Once every six years, the wall separating the House from the world sprang a leak. Ralph had observed it three times already, and still he couldn’t make himself think of graduation as a natural occurrence in the order of things. That the Outsides could suddenly permeate the House—that the House could bleed its creatures, who until then appeared joined inseparably with it, into the Outsides—was not something you could accept and get used to. The more experienced counselors passionately loathed the pregraduation term, and their newly hired colleagues had to spend a couple of years listening to their horror stories. “If you haven’t been there for a graduation, you haven’t seen anything.” Ralph had been lucky (or unlucky, take your pick) to have arrived in the House shortly before a graduation, and so wasn’t a target for such remarks. He was one of those who “had been there” from the start. A fresh conscript finding himself immediately on the front lines and in the thick of battle. Even though all he could later recall from that, his first graduation, was an indeterminate feeling, mostly a result of the parents’ all-out assault.
Just as there weren’t two students who were alike, there weren’t any parents who were alike. But still counselors placed most of them in two broad categories: Managers and Contacters. Managers maintained active communication with their children, made regular visits on assigned days, and pestered counselors with phone calls. Contacters appeared only in the days before graduation. The rest fell somewhere between the two extremes, and were unworthy of a separate classification.
Contacters’ visits coincided with the arrival of supervisory committees, fire and sanitary inspectors, and all and sundry child-welfare agencies (it was always a surprise how many of those there actually were in existence). Every six years the counselors were reminded that there was an authority above them, and that the authority was very interested in what they had been up to. Their work was checked and rechecked. They had to produce reports and reviews, duty-shift timesheets and exhaustive evaluations of each and every student. All of that was then collated, examined, and cross-referenced. The fire inspectors tested the extinguishers and quizzed the counselors on proper procedures. Those who could not quickly rattle off the sequence of steps to be undertaken in case of a fire were sent to remedial training. The medical inspectors took over the hospital wing and turned it inside out. The sanitary inspectors went through the kitchens with a fine-tooth comb. The Contacters demanded advice, immediate attention, and, often, first aid. The Managers demanded respect. Some inspectors, after going away, returned for the second and even third go-around. By the end of the month the principal was a human wreck.
Then summer break came, allowing the counselors some time to recuperate, and then they were immediately thrown into the pool of freshly admitted six-year-olds. Ralph considered the system of handling admissions and graduations that had been adopted in the House completely idiotic. He could not understand why the juniors, in the graduation year, were not being sent away from the House earlier. Even by itself, the House losing half of its inhabitants was a shock to them, and that they were allowed to witness it happening Ralph considered inexcusable. Also that in the summer camps they received an unlimited license to discuss what had happened, with no classes to distract them and almost no counselors to supervise them. And that, upon return, they were faced with the new batch of students, their successors, a constant reminder that soon they too would share the fate of the seniors, because the seniors were now them. It was no surprise they didn’t have any love for the juniors, never cared about them or helped them with anything. It was also no surprise that they never forgave the counselors their betrayal and never trusted them again. What was surprising was the abject adoration that the juniors had for those disgusting youths. Seniors could ignore them or treat them like dirt, the squirts didn’t mind at all. They absorbed everything seniors had, including the dread before the graduation, and that dread by degrees became a part of the fabric of their lives. A sign of the coming maturity.
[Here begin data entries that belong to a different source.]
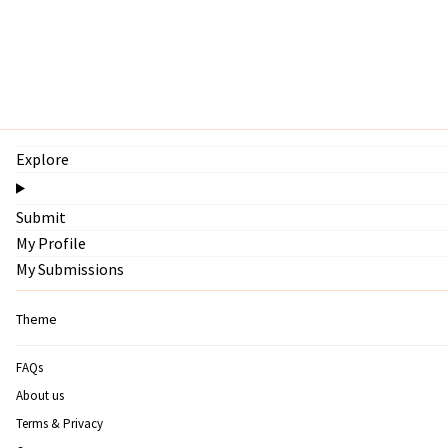
Explore
Submit
My Profile
My Submissions
Theme
FAQs
About us
Terms & Privacy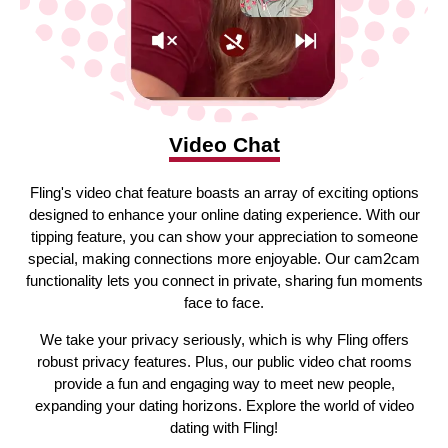
Video Chat
Fling's video chat feature boasts an array of exciting options
designed to enhance your online dating experience. With our
tipping feature, you can show your appreciation to someone
special, making connections more enjoyable. Our cam2cam
functionality lets you connect in private, sharing fun moments
face to face.
We take your privacy seriously, which is why Fling offers
robust privacy features. Plus, our public video chat rooms
provide a fun and engaging way to meet new people,
expanding your dating horizons. Explore the world of video
dating with Fling!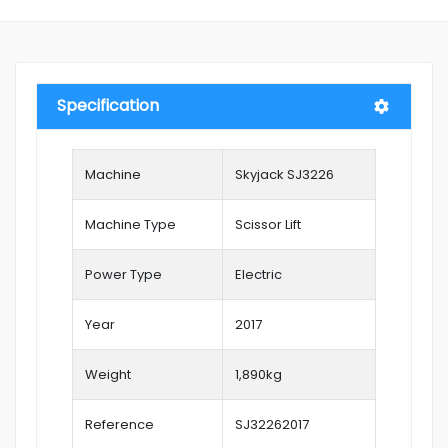
Specification
Machine
Skyjack SJ3226
Machine Type
Scissor Lift
Power Type
Electric
Year
2017
Weight
1,890kg
Reference
SJ32262017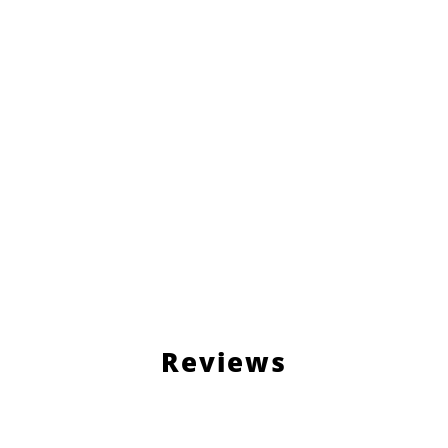
Reviews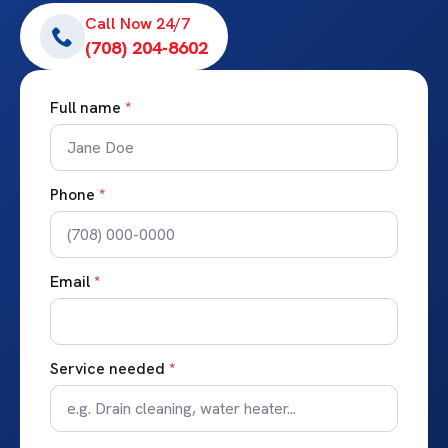
Call Now 24/7
(708) 204-8602
Full name
*
Phone
*
Email
*
Service needed
*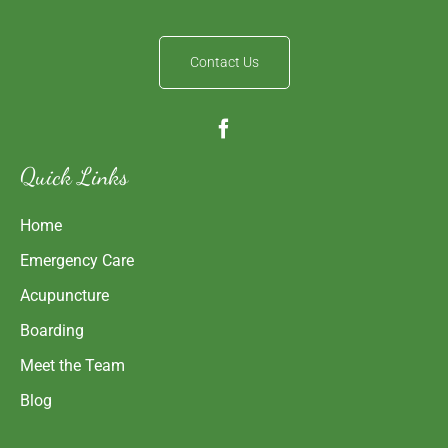
Contact Us
Quick Links
Home
Emergency Care
Acupuncture
Boarding
Meet the Team
Blog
This time Ralph was alone among the counselors in having been through a graduation, and it struck him as curious that the pregraduation month had passed quietly, almost peacefully. A single visit from the supervisory committee. No parents except those explicitly invited. Several docile Managers, no Contacters at all, no inspectors, no reams of reports. The committee arrived and departed without a single comment. All that despite the House being completely, comprehensively in tatters. Shark was singularly inept at being a principal, and the state of records and accounts could only be described as disastrous.